Le tireur présumé, âgé de 29 ans et licencié dans un club de tir, a une « personnalité très particulière, très procédurière », a précisé le procureur d’Alès, François Schneider, évoquant « un comportement assez inquiétant de type paranoïaque » depuis quelque temps, lors d’un point-presse. Il avait connu des conflits avec l’ancien maire du village et « était également en conflit avec son employeur pour des problèmes d’horaires de travail », a ajouté François Schneider.

Sur la base du témoignage direct d’un troisième employé de la scierie qui a assisté à la scène, le magistrat a dressé un récit glaçant des faits : vers 8 heures, « l’employé n’a pas salué son patron qui le lui a fait remarquer, mais gentiment.

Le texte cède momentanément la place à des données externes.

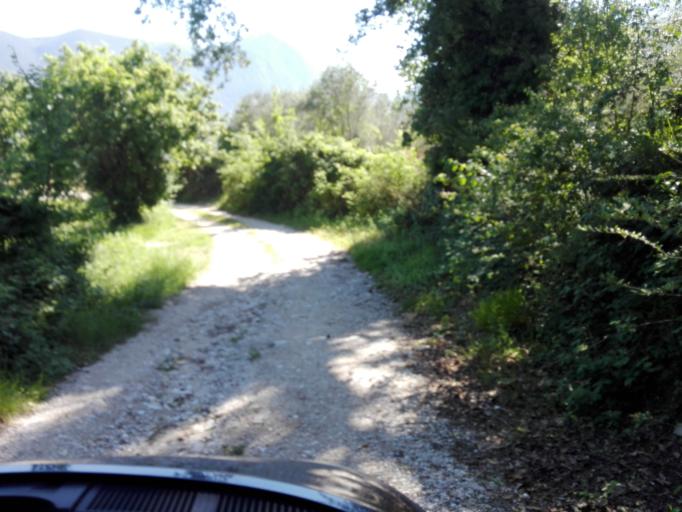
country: IT
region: Umbria
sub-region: Provincia di Perugia
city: Foligno
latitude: 42.9777
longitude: 12.7430
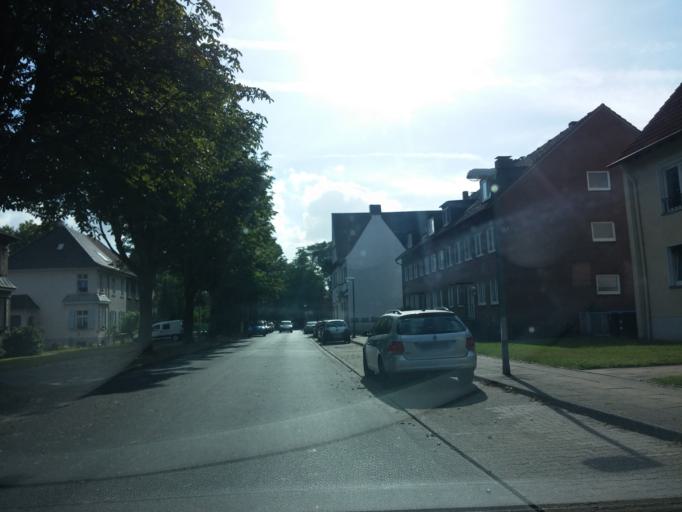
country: DE
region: North Rhine-Westphalia
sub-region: Regierungsbezirk Munster
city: Gladbeck
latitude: 51.5935
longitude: 7.0000
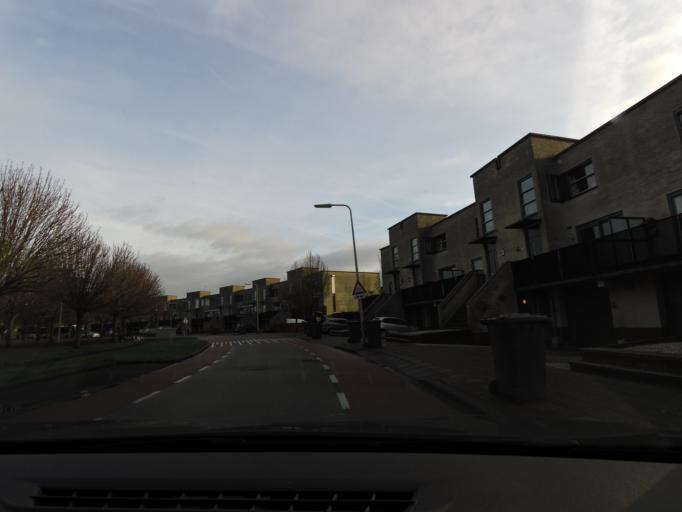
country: NL
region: South Holland
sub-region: Gemeente Hellevoetsluis
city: Nieuwenhoorn
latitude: 51.8445
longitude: 4.1633
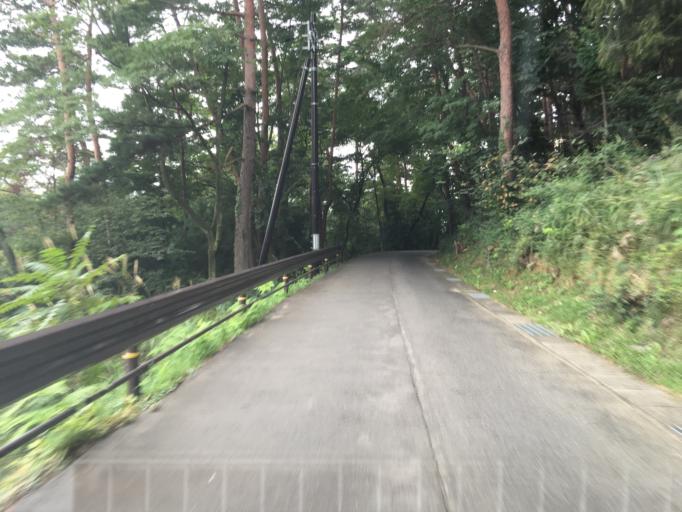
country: JP
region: Fukushima
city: Fukushima-shi
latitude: 37.7741
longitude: 140.4807
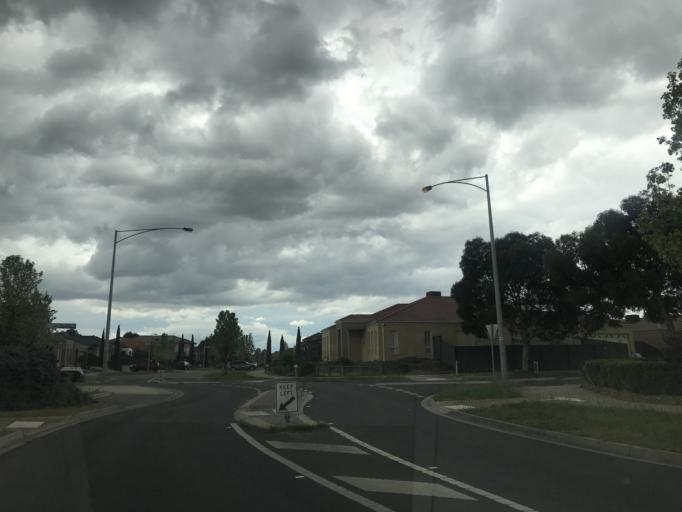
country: AU
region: Victoria
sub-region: Brimbank
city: Derrimut
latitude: -37.7900
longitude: 144.7562
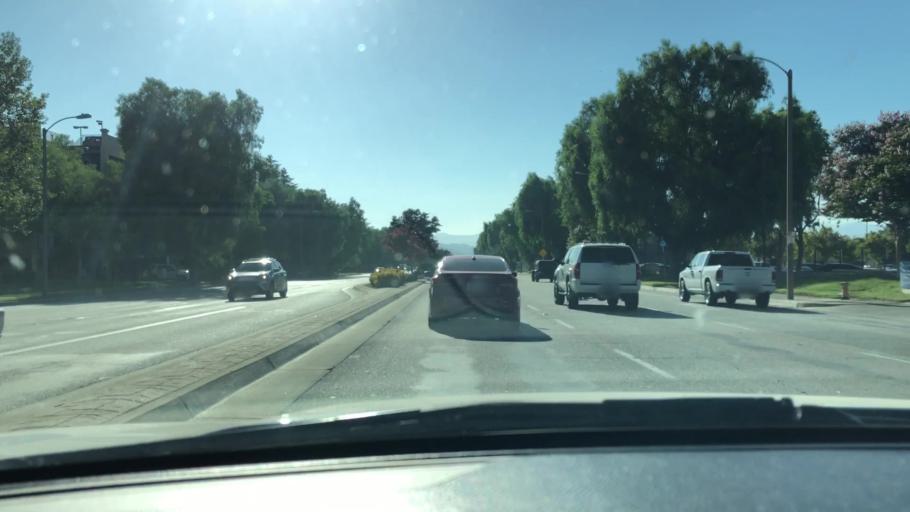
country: US
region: California
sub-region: Los Angeles County
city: Santa Clarita
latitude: 34.4185
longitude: -118.5585
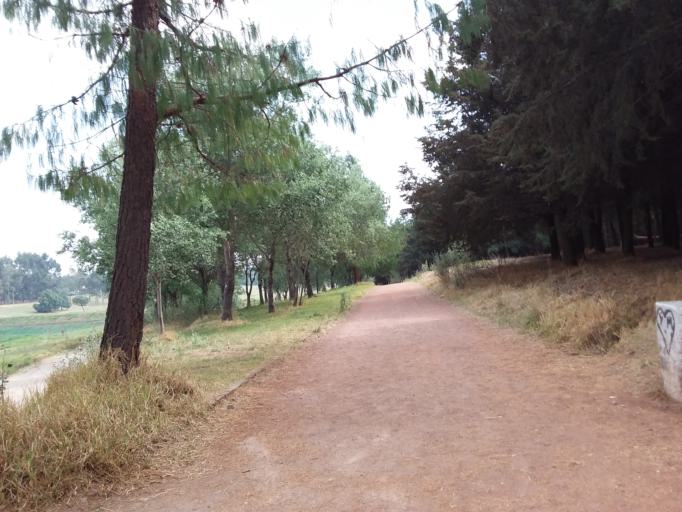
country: MX
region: Mexico
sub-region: Toluca
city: San Antonio Buenavista
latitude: 19.2739
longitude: -99.6971
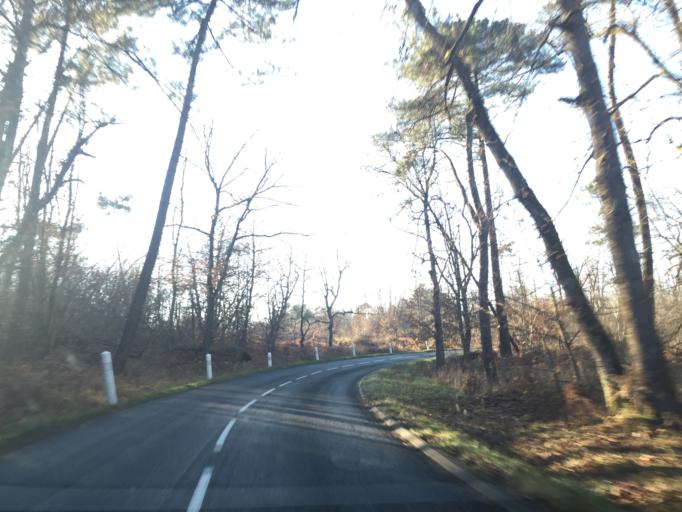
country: FR
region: Aquitaine
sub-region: Departement de la Dordogne
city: Neuvic
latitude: 45.1457
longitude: 0.4295
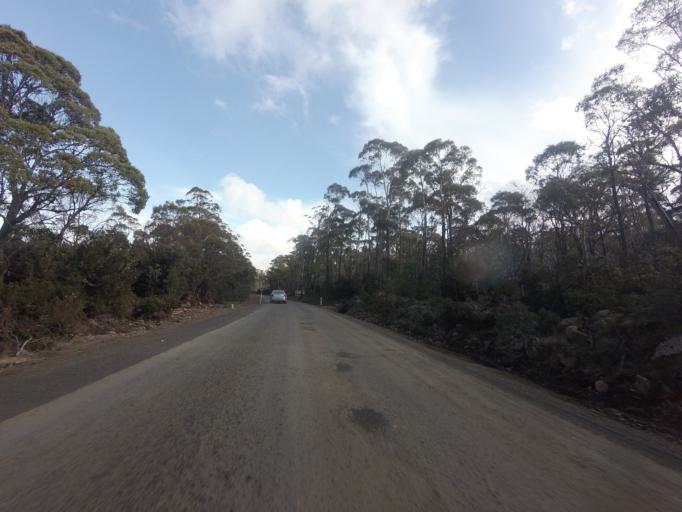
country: AU
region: Tasmania
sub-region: Meander Valley
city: Deloraine
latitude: -41.7802
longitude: 146.7074
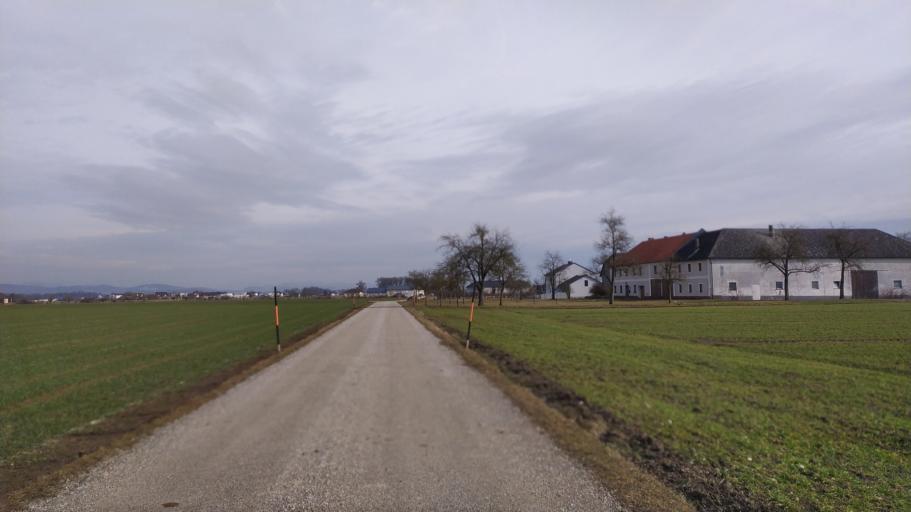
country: AT
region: Upper Austria
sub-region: Politischer Bezirk Perg
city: Perg
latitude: 48.1921
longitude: 14.6686
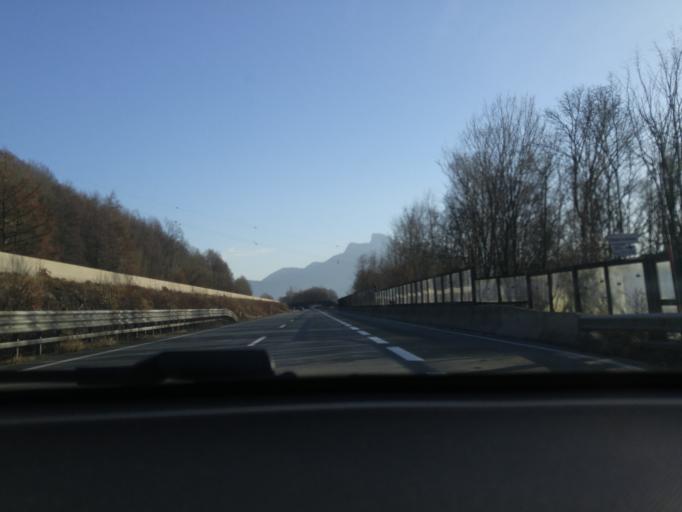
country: AT
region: Upper Austria
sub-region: Politischer Bezirk Vocklabruck
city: Mondsee
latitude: 47.8579
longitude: 13.3542
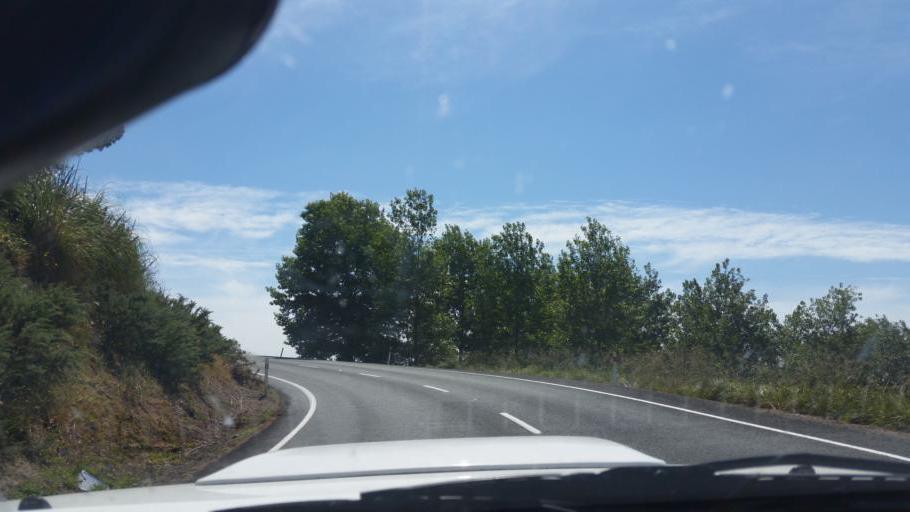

A ce moment-là, le mis en cause a sorti une arme de poing et a immédiatement ouvert le feu, le tuant de plusieurs balles dans la tête. » « Un des employés a tenté de s’interposer, sidéré par la situation », et il lui a aussi tiré dans la tête le tuant sur le coup. Le témoin a donné l’alerte peu après.

Le mis en cause « est rentré chez lui, aurait récupéré une arme et serait reparti dans la forêt », où des centaines de gendarmes le recherchaient toujours en fin d’après-midi, a conclu le magistrat. Dans l’après-midi, dans cette zone boisée où plusieurs routes ont été coupées, quelque 200 gendarmes, dont des membres du GIGN, étaient déployés pour le retrouver, appuyés d’une équipe cynophile. Et dans le ciel, six hélicoptères survolaient le secteur pour retrouver le fugitif.

« Nous sommes en plein dans les Cévennes, la densité est assez faible, les étendues sont boisées et assez escarpées. Le terrain de chasse est assez important, c’est une très grande surface boisée dans laquelle il a pu se réfugier », a souligné le colonel Bertrand Michel, de la section de recherche de Nîmes, qui s’est exprimé aux côtés du procureur d’Alès.